In the log-log model, $\hat{\beta}_1 = \frac{d\ln(Y)}{d\ln(X)} = \frac{dY/Y}{dX/X}$ is the ratio of relative changes — the elasticity. No multiplication by 100 needed because the differential of the log already gives you the percentage change directly.

OLS Assumptions in the Log-Log Model

Since the log-log model is OLS on transformed data, the same four assumptions apply (see the OLS Regression page for details): homoskedasticity, no autocorrelation, normality of residuals, and no multicollinearity. These now apply to the log-scale residuals $\hat{u}_i = \ln(Y_i) - \widehat{\ln(Y_i)}$.

An important implication: the log transformation often fixes heteroskedasticity that exists in the raw data. If the raw residuals fan out (bigger values have larger errors), the log-scale residuals are often much more uniform — because taking logs compresses large values relative to small ones.

Practical tip: If your raw OLS residuals show a funnel shape (heteroskedasticity), try the log-log model. It often produces much better-behaved residuals.
Worked Example — Company Size and IT Budget

An analyst studies how company size (number of employees) relates to annual IT budget (in thousands of euros). The data spans 8 companies of very different sizes, making a log-log model natural.
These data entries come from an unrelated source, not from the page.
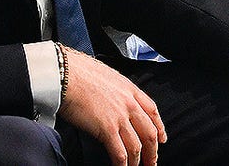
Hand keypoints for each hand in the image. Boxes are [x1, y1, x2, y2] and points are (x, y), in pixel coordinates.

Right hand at [58, 47, 165, 165]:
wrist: (66, 73)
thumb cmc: (80, 73)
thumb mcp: (108, 76)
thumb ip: (116, 91)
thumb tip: (113, 100)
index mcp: (131, 90)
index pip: (153, 111)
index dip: (159, 128)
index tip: (162, 138)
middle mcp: (130, 104)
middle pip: (149, 132)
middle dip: (153, 151)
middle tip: (152, 162)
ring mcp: (120, 117)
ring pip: (136, 146)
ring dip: (138, 161)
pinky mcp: (107, 129)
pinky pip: (120, 152)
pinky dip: (122, 164)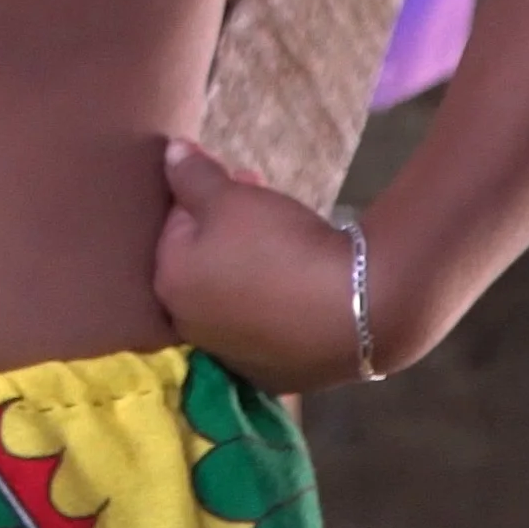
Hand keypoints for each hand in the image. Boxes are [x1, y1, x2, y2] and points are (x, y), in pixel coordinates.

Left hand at [151, 138, 374, 393]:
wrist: (359, 307)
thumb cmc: (280, 245)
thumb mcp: (232, 197)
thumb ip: (192, 174)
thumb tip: (169, 152)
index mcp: (169, 283)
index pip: (174, 223)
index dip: (205, 195)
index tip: (238, 178)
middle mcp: (189, 327)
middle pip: (201, 262)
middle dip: (225, 228)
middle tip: (264, 203)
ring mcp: (232, 356)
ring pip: (232, 295)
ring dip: (249, 264)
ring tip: (288, 237)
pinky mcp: (273, 375)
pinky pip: (264, 325)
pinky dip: (274, 302)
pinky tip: (302, 284)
Employees: 10, 25, 50, 100, 250, 500, 1000, 2500
IT Budget: 20, 45, 85, 160, 380, 750, 1450, 3500

Step 1 — Log-Transform Both Variables

Compute $\ln(\text{Employees})$ and $\ln(\text{IT Budget})$ for each company:

ln(Employees): 2.30, 3.22, 3.91, 4.61, 5.52, 6.21, 6.91, 7.82
ln(IT Budget): 3.00, 3.81, 4.44, 5.08, 5.94, 6.62, 7.28, 8.16

Step 2 — Run OLS on the Transformed Data

Applying the OLS formulas to the log-transformed variables:

$$\widehat{\ln(\text{IT Budget})} = 0.789 + 0.938 \cdot \ln(\text{Employees})$$

R² in log space = 0.9998 — an almost perfect fit, confirming the power-law relationship.

Step 3 — Interpret the Elasticity

$$\hat{\beta}_1 = 0.938$$

Interpretation: A 1% increase in the number of employees is associated with a 0.938% increase in IT budget. Since this elasticity is close to 1 (but slightly below), IT spending grows nearly proportionally with company size — but slightly slower.

Step 4 — Predict for 200 Employees

Step 4a — compute the predicted log value:

$$\widehat{\ln(\text{IT})} = 0.789 + 0.938 \times \ln(200) = 0.789 + 0.938 \times 5.298 = 5.760$$

Step 4b — back-transform to original units:

$$\widehat{\text{IT Budget}} = e^{5.760} \approx 317.5 \;\text{k€}$$

Step 5 — Predict a Percentage Change

If a company grows by 20% (in headcount), how much should its IT budget increase?

$$\%\Delta \text{IT} \approx 0.938 \times 20\% = 18.76\%$$

So roughly a 19% increase in IT budget — useful for budgeting decisions without needing to know the exact starting size.

Step 6 — Compare to Raw OLS

If we ran standard OLS on the raw (non-log) data, the residuals would fan out badly (larger companies have far more variable IT budgets in absolute terms). The log-log model's residuals are much more uniform — homoskedasticity is better satisfied. This is the practical reason to prefer the log-log model here.